[Tarea breve 1] Repite el texto completo, sin cambiar nada.

[Texto]

+++

Canciones que hablan de mí (Capítulo 2)

Hoy me apetece poner esta canción. Por dos motivos:
1- Porque va como anillo al dedo a mi sección “Canciones que hablan de mí”.
2- Porque desde hace ya tiempo, estoy empeñado en que todo el mundo conozca a Scorsese, que además de sonar muy bien, es amigo mío y un tío de puta madre. Gracias por tu música Jose, y por mandarme aquel CD que aún guardo como oro en paño.



Pasó la noche entera
pensando en un plan para escapar,
volar lejos de este lugar.
Dejó su vida a un lado
buscando ese sitio especial,
ya le da igual...

Sé que no hay nada que temer,
que eso es cosa del ayer,
siéntate y cuéntame qué harás,
es hora de marchar.

Al final esperaré
a que llegue nuestro tren,
y ya nunca más vendré.

+++

[Listado facilitado]
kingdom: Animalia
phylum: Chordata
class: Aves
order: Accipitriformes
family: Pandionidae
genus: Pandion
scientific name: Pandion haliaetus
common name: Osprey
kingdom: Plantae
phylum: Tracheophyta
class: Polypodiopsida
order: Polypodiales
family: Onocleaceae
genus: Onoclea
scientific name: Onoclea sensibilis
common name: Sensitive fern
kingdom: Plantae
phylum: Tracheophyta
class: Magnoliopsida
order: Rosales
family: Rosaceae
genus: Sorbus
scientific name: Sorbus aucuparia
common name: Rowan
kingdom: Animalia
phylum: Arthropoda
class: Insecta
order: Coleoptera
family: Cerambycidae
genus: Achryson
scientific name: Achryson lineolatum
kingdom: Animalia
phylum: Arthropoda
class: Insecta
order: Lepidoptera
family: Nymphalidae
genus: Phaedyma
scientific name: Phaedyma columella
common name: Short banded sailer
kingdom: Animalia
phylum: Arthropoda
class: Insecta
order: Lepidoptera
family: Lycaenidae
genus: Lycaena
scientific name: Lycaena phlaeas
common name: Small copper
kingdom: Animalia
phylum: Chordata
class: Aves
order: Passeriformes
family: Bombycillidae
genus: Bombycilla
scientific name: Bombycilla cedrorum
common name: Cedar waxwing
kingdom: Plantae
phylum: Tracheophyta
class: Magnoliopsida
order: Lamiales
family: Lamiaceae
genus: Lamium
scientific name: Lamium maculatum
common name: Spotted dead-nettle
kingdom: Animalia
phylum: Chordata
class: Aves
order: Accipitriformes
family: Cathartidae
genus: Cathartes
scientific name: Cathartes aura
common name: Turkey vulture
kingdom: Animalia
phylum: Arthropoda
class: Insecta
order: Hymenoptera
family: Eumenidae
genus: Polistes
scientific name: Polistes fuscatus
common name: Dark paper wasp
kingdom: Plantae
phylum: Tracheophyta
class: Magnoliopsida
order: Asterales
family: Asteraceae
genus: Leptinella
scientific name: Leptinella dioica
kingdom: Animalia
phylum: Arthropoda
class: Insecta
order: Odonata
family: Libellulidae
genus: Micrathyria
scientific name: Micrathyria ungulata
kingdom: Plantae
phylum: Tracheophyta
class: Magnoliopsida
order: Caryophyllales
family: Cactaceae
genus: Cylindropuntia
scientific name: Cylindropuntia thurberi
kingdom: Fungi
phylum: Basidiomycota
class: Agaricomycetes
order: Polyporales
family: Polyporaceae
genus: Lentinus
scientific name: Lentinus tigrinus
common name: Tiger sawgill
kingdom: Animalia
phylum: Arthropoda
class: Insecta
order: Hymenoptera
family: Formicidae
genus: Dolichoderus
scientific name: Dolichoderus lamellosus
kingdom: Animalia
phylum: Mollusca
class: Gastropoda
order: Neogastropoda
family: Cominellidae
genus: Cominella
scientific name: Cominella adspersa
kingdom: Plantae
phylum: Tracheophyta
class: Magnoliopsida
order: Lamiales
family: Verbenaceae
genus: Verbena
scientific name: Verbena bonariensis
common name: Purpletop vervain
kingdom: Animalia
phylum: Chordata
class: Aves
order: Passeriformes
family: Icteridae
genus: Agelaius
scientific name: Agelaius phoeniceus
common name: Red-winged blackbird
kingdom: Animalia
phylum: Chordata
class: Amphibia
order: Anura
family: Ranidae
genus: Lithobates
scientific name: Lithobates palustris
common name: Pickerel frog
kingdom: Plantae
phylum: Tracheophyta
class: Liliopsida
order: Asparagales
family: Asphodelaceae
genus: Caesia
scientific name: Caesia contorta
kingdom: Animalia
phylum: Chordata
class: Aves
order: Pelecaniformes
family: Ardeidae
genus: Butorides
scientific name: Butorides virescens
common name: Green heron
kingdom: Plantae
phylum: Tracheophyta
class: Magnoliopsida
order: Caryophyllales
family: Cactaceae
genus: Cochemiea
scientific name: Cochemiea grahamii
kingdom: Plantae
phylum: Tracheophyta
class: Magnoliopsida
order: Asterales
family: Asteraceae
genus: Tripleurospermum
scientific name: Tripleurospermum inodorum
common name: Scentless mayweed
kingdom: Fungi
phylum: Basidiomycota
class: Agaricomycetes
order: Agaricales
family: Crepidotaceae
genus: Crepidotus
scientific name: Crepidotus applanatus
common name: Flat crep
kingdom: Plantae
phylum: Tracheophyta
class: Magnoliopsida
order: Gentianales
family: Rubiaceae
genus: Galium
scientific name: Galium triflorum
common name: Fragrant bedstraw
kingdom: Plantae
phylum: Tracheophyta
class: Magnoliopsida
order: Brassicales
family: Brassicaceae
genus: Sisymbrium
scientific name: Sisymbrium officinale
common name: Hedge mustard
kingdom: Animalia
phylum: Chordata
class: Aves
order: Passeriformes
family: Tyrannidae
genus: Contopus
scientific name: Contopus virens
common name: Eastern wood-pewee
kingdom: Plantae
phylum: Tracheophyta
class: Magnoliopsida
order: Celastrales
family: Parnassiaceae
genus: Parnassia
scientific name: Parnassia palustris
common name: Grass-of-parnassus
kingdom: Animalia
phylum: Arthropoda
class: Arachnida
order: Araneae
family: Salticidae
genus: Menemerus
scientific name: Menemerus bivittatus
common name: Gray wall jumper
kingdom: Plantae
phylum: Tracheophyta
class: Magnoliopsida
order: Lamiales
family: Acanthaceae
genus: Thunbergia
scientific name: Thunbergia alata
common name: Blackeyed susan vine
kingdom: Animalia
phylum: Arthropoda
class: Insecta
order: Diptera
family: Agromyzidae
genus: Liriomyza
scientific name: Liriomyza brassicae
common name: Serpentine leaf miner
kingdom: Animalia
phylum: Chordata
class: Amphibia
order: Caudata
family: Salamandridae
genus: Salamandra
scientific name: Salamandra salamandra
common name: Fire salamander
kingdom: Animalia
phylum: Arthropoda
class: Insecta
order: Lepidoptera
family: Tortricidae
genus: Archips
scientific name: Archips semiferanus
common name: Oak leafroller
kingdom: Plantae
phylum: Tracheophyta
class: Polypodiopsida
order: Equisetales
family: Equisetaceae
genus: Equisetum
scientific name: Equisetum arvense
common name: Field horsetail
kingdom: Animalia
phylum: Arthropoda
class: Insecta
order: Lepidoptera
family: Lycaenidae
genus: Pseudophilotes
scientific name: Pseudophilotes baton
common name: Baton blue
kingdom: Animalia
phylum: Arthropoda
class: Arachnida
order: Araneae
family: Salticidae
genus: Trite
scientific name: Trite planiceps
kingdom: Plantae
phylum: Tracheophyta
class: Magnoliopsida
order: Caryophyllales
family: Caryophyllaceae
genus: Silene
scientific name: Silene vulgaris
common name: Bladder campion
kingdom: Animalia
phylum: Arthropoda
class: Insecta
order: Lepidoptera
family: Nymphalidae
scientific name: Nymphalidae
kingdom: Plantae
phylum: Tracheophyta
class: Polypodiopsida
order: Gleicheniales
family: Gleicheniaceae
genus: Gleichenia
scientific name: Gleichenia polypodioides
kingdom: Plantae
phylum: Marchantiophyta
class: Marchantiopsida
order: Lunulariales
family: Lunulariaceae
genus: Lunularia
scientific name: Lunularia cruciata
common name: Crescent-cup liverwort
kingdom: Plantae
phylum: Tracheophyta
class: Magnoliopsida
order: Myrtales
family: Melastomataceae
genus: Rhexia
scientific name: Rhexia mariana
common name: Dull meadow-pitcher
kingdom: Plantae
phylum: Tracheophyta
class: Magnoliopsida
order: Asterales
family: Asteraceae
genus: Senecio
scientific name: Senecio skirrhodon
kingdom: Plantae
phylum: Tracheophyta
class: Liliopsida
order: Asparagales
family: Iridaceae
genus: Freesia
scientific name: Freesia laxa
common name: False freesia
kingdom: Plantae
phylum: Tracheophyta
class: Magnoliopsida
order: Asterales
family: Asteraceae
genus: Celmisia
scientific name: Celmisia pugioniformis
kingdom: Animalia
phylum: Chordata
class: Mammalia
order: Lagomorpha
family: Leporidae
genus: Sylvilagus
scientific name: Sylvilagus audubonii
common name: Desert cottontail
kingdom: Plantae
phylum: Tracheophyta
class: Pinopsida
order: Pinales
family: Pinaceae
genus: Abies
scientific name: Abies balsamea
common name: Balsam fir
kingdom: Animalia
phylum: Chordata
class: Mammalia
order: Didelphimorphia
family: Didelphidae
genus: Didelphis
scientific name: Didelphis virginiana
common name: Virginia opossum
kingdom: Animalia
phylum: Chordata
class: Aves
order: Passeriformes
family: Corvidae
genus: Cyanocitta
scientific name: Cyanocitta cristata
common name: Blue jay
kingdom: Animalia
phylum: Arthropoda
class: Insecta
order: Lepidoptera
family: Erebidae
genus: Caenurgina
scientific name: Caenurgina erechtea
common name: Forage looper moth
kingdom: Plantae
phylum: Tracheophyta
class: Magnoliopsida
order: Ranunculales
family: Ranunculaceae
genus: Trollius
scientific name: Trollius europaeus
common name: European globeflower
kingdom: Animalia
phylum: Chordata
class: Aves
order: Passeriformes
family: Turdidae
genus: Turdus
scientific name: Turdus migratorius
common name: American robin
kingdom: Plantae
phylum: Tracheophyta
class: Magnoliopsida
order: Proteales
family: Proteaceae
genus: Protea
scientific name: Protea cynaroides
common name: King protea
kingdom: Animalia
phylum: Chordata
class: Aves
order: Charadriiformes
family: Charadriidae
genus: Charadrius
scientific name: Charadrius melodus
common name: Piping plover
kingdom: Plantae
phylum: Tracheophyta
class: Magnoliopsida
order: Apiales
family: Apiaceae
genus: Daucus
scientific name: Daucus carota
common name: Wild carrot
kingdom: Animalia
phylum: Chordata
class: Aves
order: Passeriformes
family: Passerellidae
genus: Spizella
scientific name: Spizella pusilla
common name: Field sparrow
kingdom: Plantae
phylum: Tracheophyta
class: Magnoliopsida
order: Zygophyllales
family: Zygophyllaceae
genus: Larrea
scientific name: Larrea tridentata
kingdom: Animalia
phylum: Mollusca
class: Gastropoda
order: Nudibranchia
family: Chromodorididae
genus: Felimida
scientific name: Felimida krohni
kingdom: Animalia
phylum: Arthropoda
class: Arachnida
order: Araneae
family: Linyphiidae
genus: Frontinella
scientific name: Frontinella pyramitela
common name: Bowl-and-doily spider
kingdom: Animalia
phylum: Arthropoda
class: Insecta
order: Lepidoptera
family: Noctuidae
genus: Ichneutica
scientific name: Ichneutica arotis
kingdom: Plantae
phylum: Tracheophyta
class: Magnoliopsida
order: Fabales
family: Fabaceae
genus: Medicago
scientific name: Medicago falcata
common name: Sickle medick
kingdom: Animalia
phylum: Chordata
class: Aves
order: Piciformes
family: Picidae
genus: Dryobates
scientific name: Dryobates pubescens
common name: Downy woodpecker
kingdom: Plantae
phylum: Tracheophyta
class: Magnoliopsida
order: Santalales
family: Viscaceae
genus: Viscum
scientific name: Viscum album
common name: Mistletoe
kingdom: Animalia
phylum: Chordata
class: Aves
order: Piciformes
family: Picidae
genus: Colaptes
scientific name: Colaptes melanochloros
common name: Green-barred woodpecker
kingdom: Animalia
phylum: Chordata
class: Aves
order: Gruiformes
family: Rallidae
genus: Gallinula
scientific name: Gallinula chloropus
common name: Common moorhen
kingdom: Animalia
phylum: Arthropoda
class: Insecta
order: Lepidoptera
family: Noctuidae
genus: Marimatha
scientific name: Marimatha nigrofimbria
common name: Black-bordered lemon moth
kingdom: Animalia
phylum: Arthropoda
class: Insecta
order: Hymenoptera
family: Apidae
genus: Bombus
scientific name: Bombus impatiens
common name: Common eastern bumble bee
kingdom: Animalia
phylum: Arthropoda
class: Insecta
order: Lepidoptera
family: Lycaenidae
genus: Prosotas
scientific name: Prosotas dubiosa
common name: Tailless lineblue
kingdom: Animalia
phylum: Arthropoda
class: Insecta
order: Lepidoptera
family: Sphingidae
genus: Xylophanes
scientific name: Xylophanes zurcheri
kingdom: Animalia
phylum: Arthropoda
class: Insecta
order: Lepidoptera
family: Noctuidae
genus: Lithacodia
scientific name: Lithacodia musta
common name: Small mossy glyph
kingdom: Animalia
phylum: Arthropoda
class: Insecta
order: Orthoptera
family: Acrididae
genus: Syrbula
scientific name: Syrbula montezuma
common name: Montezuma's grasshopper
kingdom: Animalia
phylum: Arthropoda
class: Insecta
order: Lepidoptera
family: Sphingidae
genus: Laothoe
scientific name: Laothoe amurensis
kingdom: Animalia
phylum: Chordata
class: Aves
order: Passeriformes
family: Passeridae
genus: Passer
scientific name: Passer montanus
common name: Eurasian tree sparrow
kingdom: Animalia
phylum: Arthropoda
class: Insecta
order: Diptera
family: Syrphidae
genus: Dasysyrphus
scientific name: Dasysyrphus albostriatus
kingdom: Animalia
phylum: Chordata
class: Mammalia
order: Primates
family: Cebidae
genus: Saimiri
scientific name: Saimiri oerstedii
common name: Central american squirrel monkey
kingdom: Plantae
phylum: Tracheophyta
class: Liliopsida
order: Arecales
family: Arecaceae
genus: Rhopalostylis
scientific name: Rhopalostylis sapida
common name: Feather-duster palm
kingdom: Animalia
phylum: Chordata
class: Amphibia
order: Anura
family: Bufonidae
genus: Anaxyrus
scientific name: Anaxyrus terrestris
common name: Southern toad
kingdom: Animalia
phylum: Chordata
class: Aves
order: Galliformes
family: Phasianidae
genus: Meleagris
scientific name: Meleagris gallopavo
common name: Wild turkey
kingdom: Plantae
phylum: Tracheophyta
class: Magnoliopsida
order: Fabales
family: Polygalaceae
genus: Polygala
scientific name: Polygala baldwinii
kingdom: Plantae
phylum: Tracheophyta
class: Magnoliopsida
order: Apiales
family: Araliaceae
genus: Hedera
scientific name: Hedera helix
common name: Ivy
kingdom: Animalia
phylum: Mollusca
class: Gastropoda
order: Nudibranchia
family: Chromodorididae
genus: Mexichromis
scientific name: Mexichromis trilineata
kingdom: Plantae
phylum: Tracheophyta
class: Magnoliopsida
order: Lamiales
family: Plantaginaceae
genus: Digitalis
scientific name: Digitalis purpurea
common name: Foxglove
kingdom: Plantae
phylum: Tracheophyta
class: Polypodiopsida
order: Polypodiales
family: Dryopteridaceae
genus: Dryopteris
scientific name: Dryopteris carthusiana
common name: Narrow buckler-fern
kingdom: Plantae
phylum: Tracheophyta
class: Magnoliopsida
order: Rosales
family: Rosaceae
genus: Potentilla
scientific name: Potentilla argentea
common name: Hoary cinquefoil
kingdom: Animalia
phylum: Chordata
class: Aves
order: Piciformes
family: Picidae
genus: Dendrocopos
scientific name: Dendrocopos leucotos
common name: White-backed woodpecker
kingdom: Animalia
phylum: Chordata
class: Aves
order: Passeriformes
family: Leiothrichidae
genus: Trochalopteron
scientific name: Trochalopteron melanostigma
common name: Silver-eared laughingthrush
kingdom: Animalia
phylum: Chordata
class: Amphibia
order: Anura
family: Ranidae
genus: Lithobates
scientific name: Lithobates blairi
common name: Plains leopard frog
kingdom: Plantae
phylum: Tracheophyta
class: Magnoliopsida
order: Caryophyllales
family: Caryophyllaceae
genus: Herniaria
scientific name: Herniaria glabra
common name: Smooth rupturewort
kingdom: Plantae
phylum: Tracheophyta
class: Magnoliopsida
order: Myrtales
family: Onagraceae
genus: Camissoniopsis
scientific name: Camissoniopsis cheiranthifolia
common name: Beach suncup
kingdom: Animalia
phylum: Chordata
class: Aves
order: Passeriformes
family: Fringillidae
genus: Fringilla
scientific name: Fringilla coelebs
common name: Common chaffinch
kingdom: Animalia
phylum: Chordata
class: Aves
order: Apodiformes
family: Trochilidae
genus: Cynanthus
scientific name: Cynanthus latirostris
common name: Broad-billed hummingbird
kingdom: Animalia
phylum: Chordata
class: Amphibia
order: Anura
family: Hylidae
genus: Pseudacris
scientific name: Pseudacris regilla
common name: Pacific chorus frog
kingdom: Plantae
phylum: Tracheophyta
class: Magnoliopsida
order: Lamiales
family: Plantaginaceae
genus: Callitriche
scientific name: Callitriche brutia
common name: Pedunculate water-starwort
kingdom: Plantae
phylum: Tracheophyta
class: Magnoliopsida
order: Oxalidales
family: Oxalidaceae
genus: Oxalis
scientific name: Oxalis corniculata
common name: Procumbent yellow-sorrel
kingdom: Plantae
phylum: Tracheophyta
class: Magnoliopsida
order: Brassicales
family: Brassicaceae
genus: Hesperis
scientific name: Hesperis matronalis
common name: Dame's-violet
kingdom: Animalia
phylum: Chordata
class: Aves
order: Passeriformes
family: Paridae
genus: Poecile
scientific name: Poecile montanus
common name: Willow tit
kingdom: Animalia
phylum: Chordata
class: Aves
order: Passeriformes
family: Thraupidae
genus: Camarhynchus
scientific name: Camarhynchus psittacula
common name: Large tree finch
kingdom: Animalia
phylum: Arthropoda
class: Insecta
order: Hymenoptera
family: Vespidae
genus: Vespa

+++

[Tarea breve 2] Reproduce tal cual las líneas del listado desde su comienzo hasta la línea que contiene "scientific name: Cylindropuntia thurberi", incluida esta. No añadas ninguna otra.

[Solución 1]
Canciones que hablan de mí (Capítulo 2)

Hoy me apetece poner esta canción. Por dos motivos:
1- Porque va como anillo al dedo a mi sección “Canciones que hablan de mí”.
2- Porque desde hace ya tiempo, estoy empeñado en que todo el mundo conozca a Scorsese, que además de sonar muy bien, es amigo mío y un tío de puta madre. Gracias por tu música Jose, y por mandarme aquel CD que aún guardo como oro en paño.



Pasó la noche entera
pensando en un plan para escapar,
volar lejos de este lugar.
Dejó su vida a un lado
buscando ese sitio especial,
ya le da igual...

Sé que no hay nada que temer,
que eso es cosa del ayer,
siéntate y cuéntame qué harás,
es hora de marchar.

Al final esperaré
a que llegue nuestro tren,
y ya nunca más vendré.

[Solución 2]
kingdom: Animalia
phylum: Chordata
class: Aves
order: Accipitriformes
family: Pandionidae
genus: Pandion
scientific name: Pandion haliaetus
common name: Osprey
kingdom: Plantae
phylum: Tracheophyta
class: Polypodiopsida
order: Polypodiales
family: Onocleaceae
genus: Onoclea
scientific name: Onoclea sensibilis
common name: Sensitive fern
kingdom: Plantae
phylum: Tracheophyta
class: Magnoliopsida
order: Rosales
family: Rosaceae
genus: Sorbus
scientific name: Sorbus aucuparia
common name: Rowan
kingdom: Animalia
phylum: Arthropoda
class: Insecta
order: Coleoptera
family: Cerambycidae
genus: Achryson
scientific name: Achryson lineolatum
kingdom: Animalia
phylum: Arthropoda
class: Insecta
order: Lepidoptera
family: Nymphalidae
genus: Phaedyma
scientific name: Phaedyma columella
common name: Short banded sailer
kingdom: Animalia
phylum: Arthropoda
class: Insecta
order: Lepidoptera
family: Lycaenidae
genus: Lycaena
scientific name: Lycaena phlaeas
common name: Small copper
kingdom: Animalia
phylum: Chordata
class: Aves
order: Passeriformes
family: Bombycillidae
genus: Bombycilla
scientific name: Bombycilla cedrorum
common name: Cedar waxwing
kingdom: Plantae
phylum: Tracheophyta
class: Magnoliopsida
order: Lamiales
family: Lamiaceae
genus: Lamium
scientific name: Lamium maculatum
common name: Spotted dead-nettle
kingdom: Animalia
phylum: Chordata
class: Aves
order: Accipitriformes
family: Cathartidae
genus: Cathartes
scientific name: Cathartes aura
common name: Turkey vulture
kingdom: Animalia
phylum: Arthropoda
class: Insecta
order: Hymenoptera
family: Eumenidae
genus: Polistes
scientific name: Polistes fuscatus
common name: Dark paper wasp
kingdom: Plantae
phylum: Tracheophyta
class: Magnoliopsida
order: Asterales
family: Asteraceae
genus: Leptinella
scientific name: Leptinella dioica
kingdom: Animalia
phylum: Arthropoda
class: Insecta
order: Odonata
family: Libellulidae
genus: Micrathyria
scientific name: Micrathyria ungulata
kingdom: Plantae
phylum: Tracheophyta
class: Magnoliopsida
order: Caryophyllales
family: Cactaceae
genus: Cylindropuntia
scientific name: Cylindropuntia thurberi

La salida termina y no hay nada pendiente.